Cette prise de position a provoqué des réactions en Afrique et parmi des responsables politiques occidentaux, notamment au Royaume-Uni. L’ancien député travailliste George Galloway a traité sur X le président nigérian Tinubu de “marionnette”, laissant entendre qu’il agirait sur ordre d’Emmanuel Macron.
Au Nigeria, plusieurs voix ont critiqué la rapidité d’une intervention au Bénin, alors que le pays fait face à des groupes terroristes et à des prises d’otages sur son propre territoire.
La présidence nigériane a confirmé l’implication de l’armée au Bénin dimanche. “Suite à deux demandes distinctes du gouvernement du Bénin, le président Tinubu a d'abord ordonné à des avions de chasse de l'armée de l'air nigériane d'entrer dans le pays et de prendre le contrôle de l'espace aérien pour aider à déloger les putschistes de la télévision nationale et d'un camp militaire où ils s'étaient regroupés”, a indiqué un communiqué de Bayo Onanuga, conseiller spécial du président Bola Tinubu.
Dans la foulée, la CEDEAO a annoncé le “déploiement immédiat” de contingents de la Sierra Leone, de la Côte d’Ivoire et du Ghana pour appuyer “le gouvernement et l’armée républicaine” du Bénin et “préserver l’ordre constitutionnel”.
La rapidité d’action de la CEDEAO au Bénin suscite des questions dans l’opinion publique, au regard de ce qui a été perçu comme de l'attentisme lors du coup de force en Guinée-Bissau. “La CEDEAO prévoit de déployer des forces au Bénin mais pas en Guinée-Bissau. La CEDEAO est complice du coup d'État de Embalo sur Embalo”, a accusé sur X le député sénégalais Guy Marius Sagna, qui siège également au parlement sous-régional de la CEDEAO.
Dans le même registre, l’activiste panafricaine Nathalie Yamb a dénoncé un traitement à deux vitesses de la part de la CEDEAO pour deux situations jugées similaires. “Deux coups d’État, à 10 jours d’intervalle.
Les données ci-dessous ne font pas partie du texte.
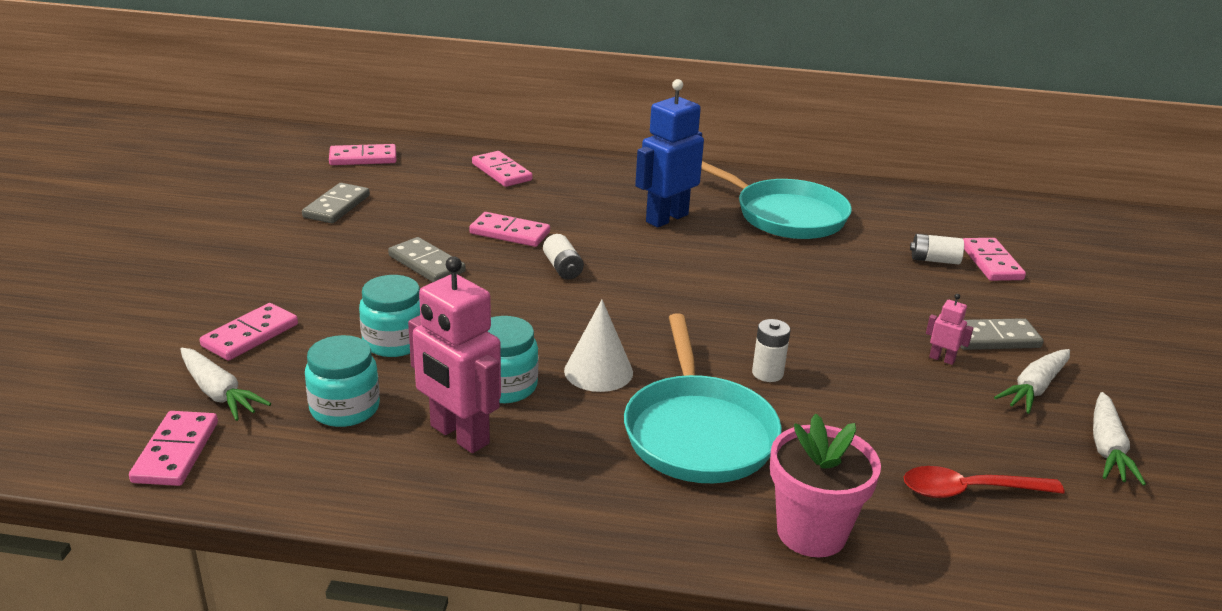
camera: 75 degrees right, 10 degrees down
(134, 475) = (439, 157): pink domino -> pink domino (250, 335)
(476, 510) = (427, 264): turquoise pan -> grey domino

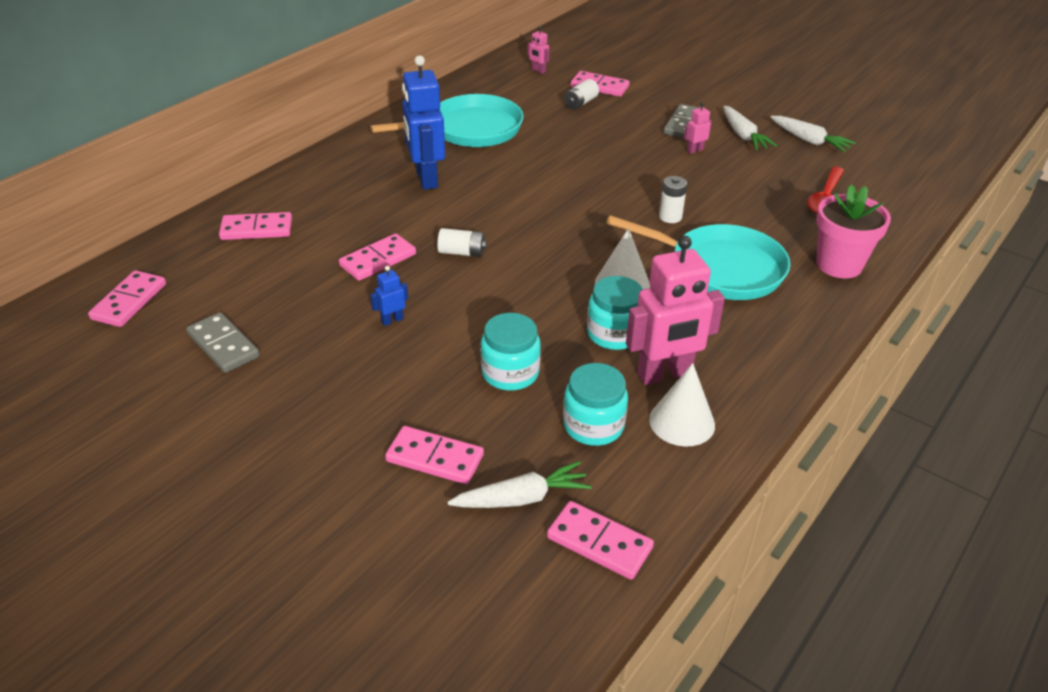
camera: 60 degrees left, 10 degrees up
(250, 335) = (434, 458): pink domino -> pink domino turned 45 degrees counterclockwise
(385, 464) = (682, 422): none -> white cone
(427, 264) = (392, 320): grey domino -> blue robot
(964, 219) = (538, 71): none -> pink robot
Deux traitements différents de la CEDEAO. Les 600 hommes de la force en attente présents à Bissau n’ont pas levé le petit doigt. Mais en ce qui concerne le Bénin, la CEDEAO menace d’intervenir. Qu’est-ce que ça nous dit?”, a-t-elle écrit sur son compte X, laissant entendre des manœuvres en coulisses de la France.
“Un coup d’État, qu’il soit institutionnel comme celui attribué à Patrice Talon le 15 novembre dernier (réforme constitutionnelle) ou militaire comme celui en cours actuellement contre lui au Bénin, est une affaire INTERNE à un pays”, a insisté la militante panafricaine.
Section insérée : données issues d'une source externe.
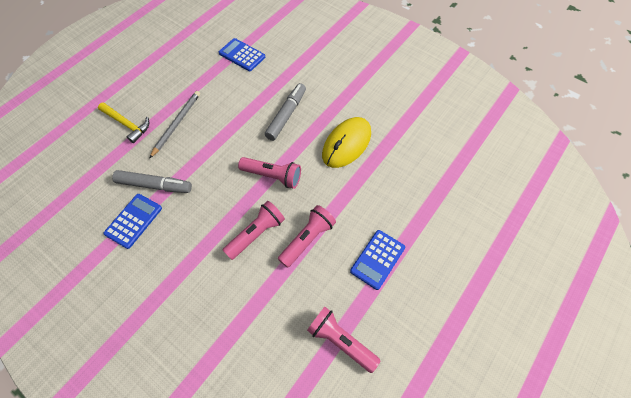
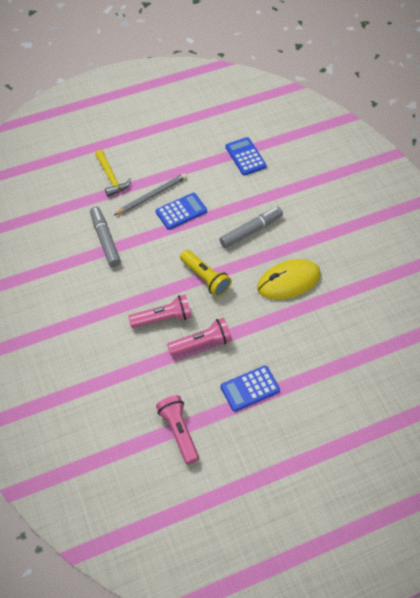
camera: 30 degrees right, 5 degrees down
(134, 221) = (74, 261): blue calculator -> blue calculator (181, 211)
(154, 185) = (105, 240): grey marker -> grey marker turned 150 degrees counterclockwise
(273, 176) = (206, 278): pink flashlight -> yellow flashlight

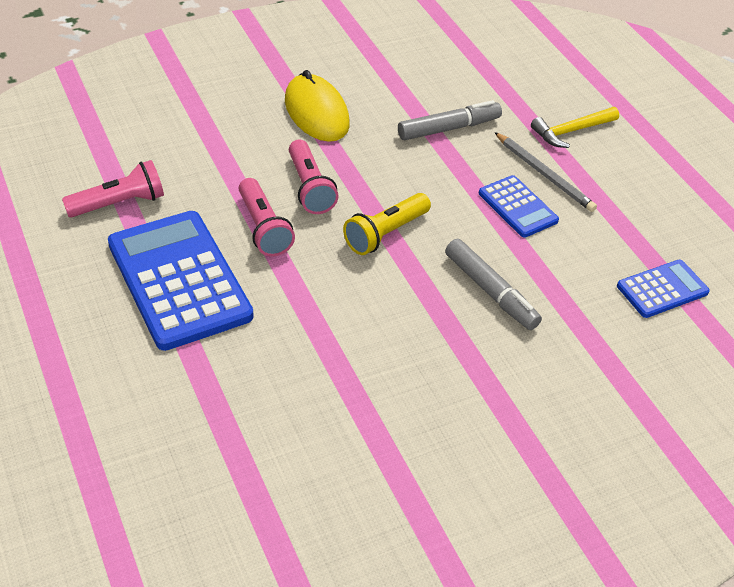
camera: 85 degrees right, 10 degrees down
(250, 388) = (179, 280): blue calculator -> blue calculator, size x1.94
(288, 281) = (385, 337): yellow mouse -> yellow mouse (316, 112)

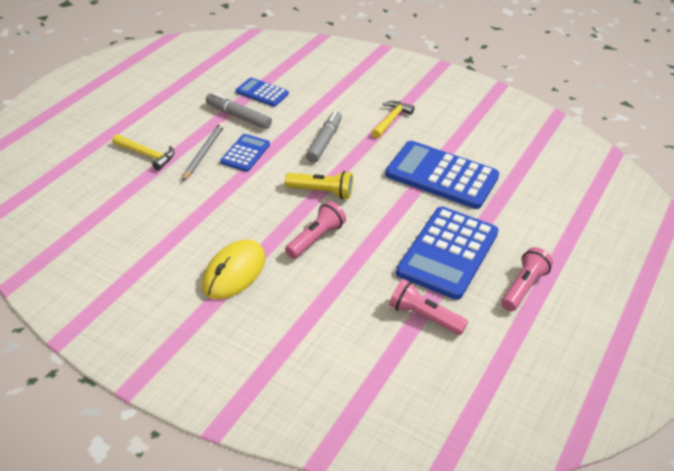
camera: 125 degrees left, 5 degrees down
(264, 228) = (371, 241): pink flashlight -> pink flashlight (523, 287)
(316, 371) = (441, 176): none -> blue calculator
(449, 128) = (192, 204): grey marker -> grey marker (238, 116)
(494, 398) = (391, 120): none -> yellow hammer

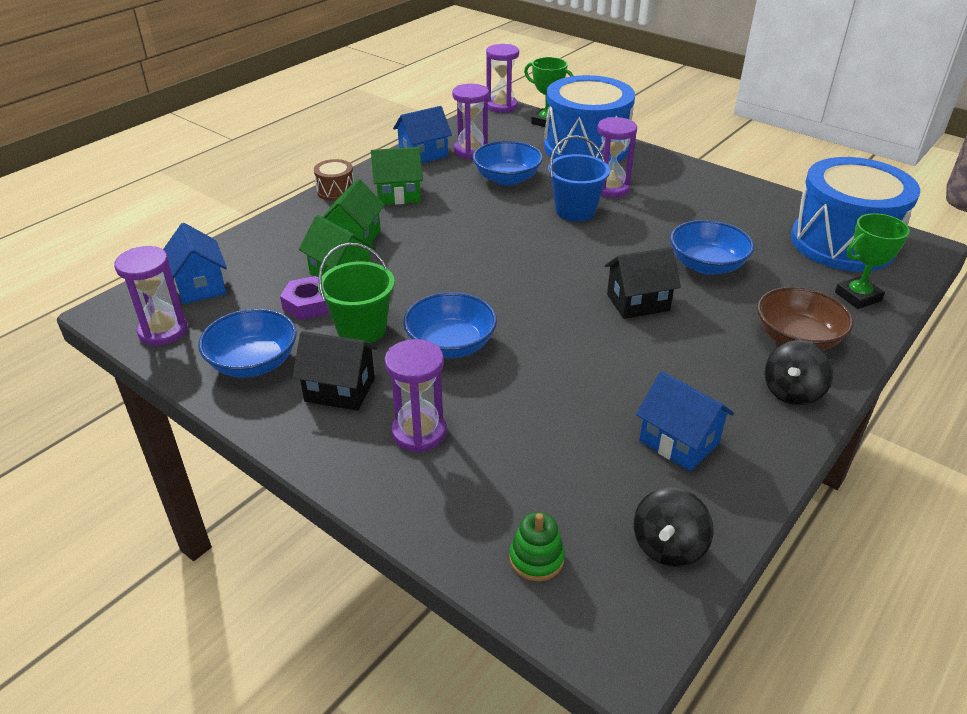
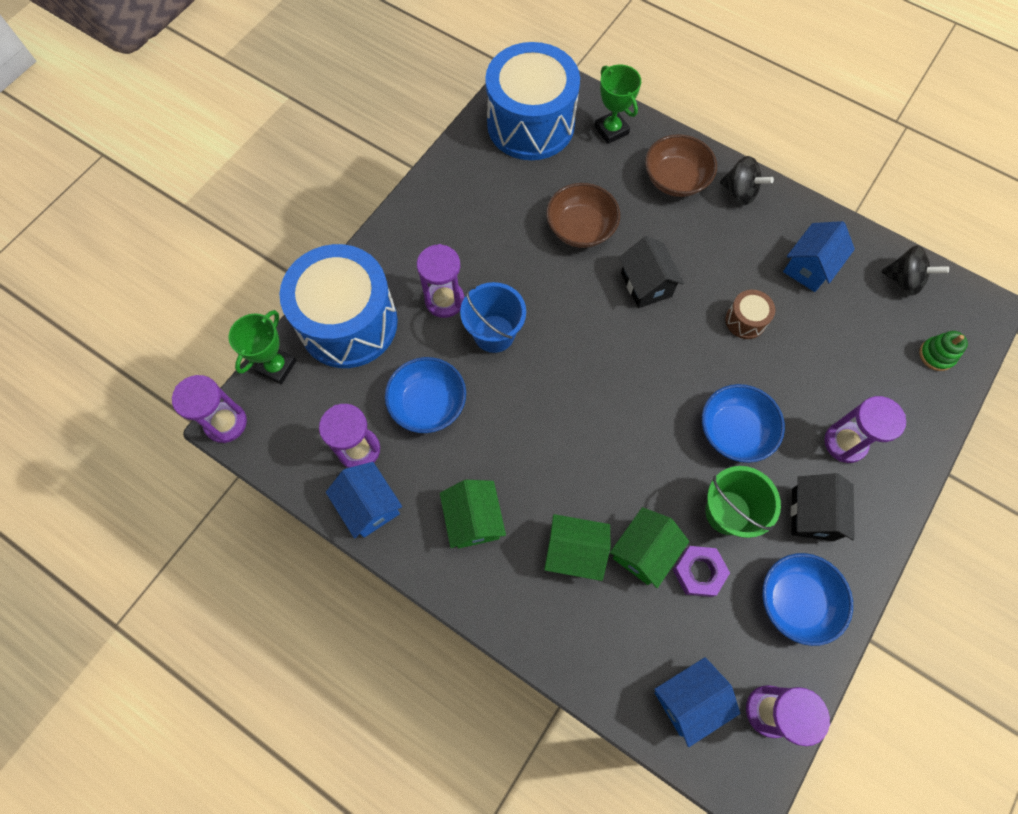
camera: 95 degrees left, 30 degrees up
(336, 191) = (470, 597): brown drum -> brown drum (745, 320)
(706, 265) = (580, 228): blue bowl -> brown bowl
Elle a en outre interrogé la légitimité d’une intervention nigériane sollicitée après un appel téléphonique d’Emmanuel Macron: “À quel moment Bola Tinubu, sollicité par Emmanuel Macron par téléphone cet après-midi, se croit-il autorisé à déployer les moyens de l’armée nigériane pour intervenir au Bénin? Qu’est-ce qui justifie les tirs d’avions de chasse nigérians ayant décollé de la base de Lagos, sur des militaires béninois? Pourquoi Bola Tinubu n’utilise pas les mêmes moyens militaires pour mettre fin aux activités terroristes au Nigeria et dans la sous-région? Qu’est-ce qui justifie l’usage de moyens militaires français? Just asking…”. Ces questions posent un regard critique sur l’implication et le rôle de la France dans les récents événements au Bénin.
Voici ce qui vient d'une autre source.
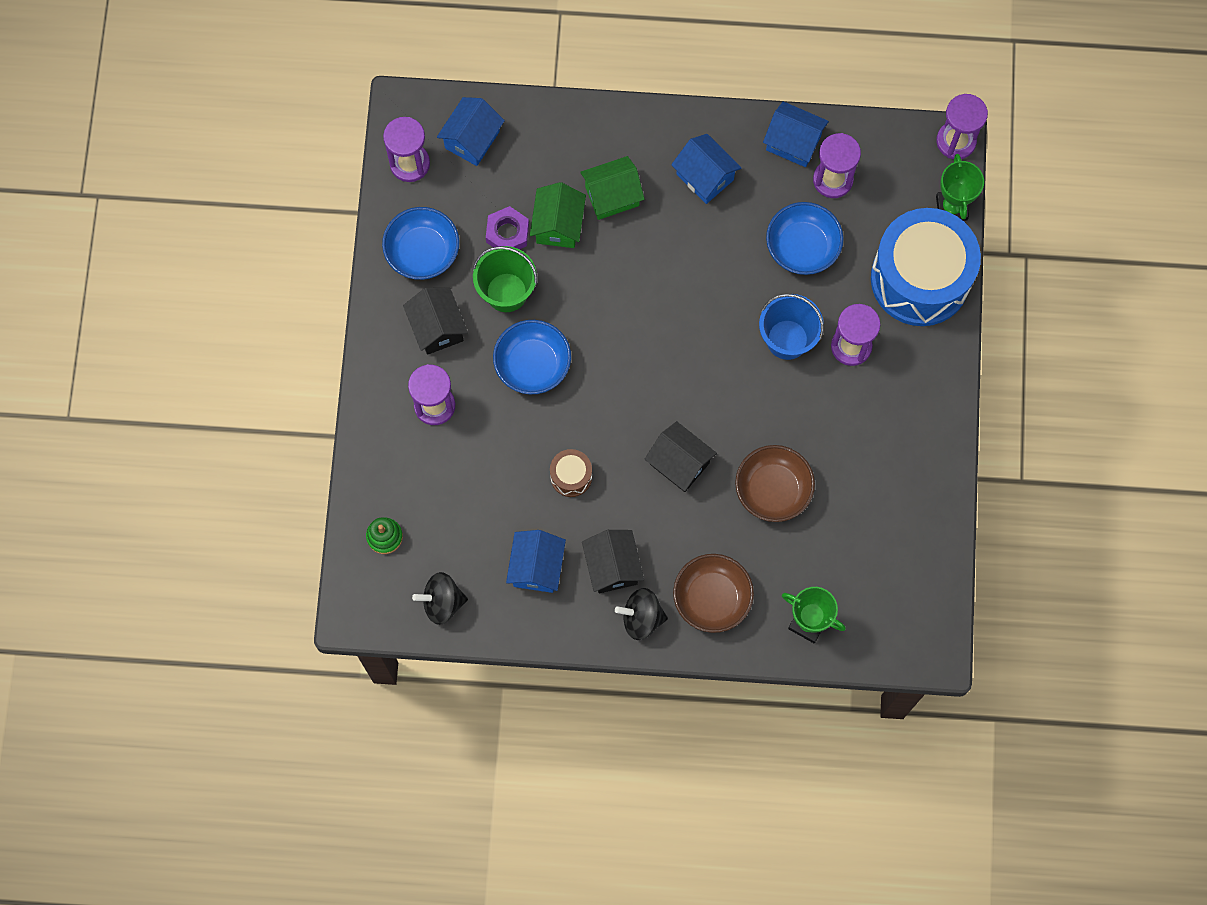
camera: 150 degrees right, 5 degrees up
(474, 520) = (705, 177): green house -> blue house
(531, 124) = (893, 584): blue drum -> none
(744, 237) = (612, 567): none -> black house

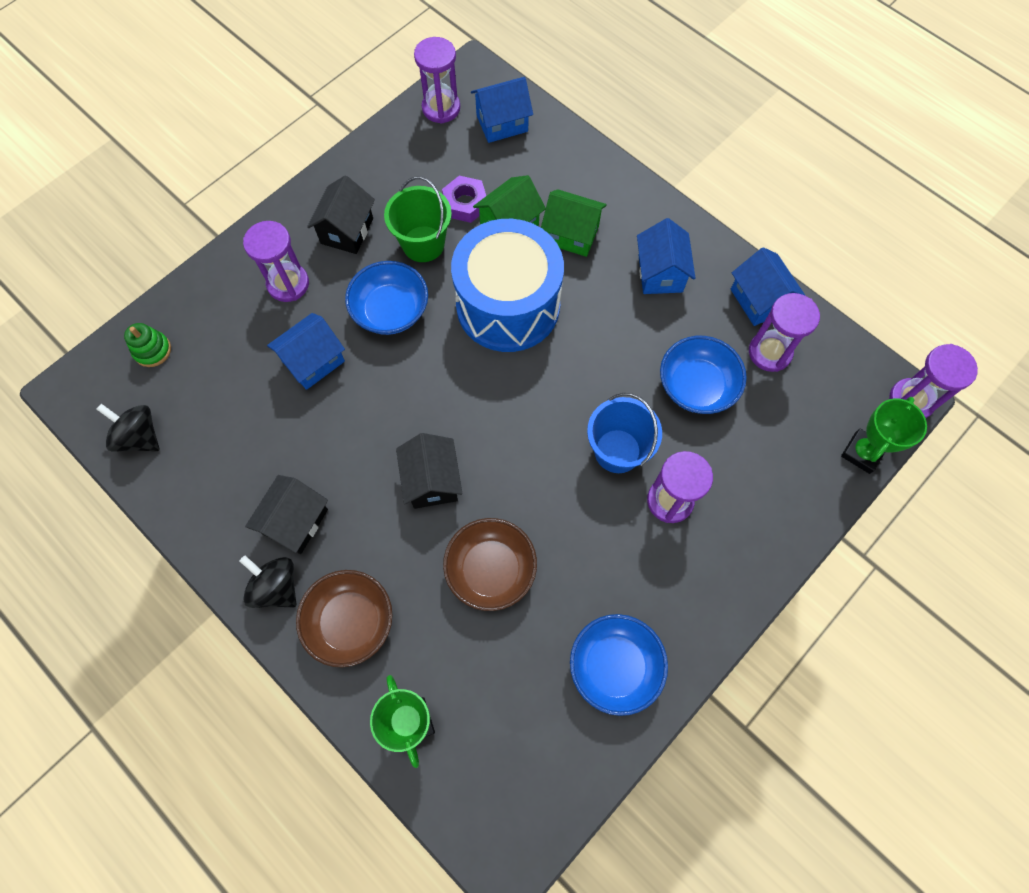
camera: 40 degrees right, 5 degrees down
(422, 252) = (390, 172): blue bowl -> blue bowl (614, 666)
(536, 567) = (237, 470): blue house -> blue house (313, 361)
(571, 476) = (335, 420): brown drum -> none
(920, 279) = (783, 491): blue drum -> blue drum (508, 305)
En froid avec plusieurs pays du Sahel (Mali, Niger et Burkina Faso), la France maintient néanmoins des relations étroites avec des États comme le Bénin, ce qui alimente les soupçons du Niger voisin, qui a fermé sa frontière commune.
Niamey continue de considérer le Bénin comme “base arrière des soldats français hostiles au Niger”, formule réitérée par le président Tiani lors d’une récente visite aux troupes dans une caserne.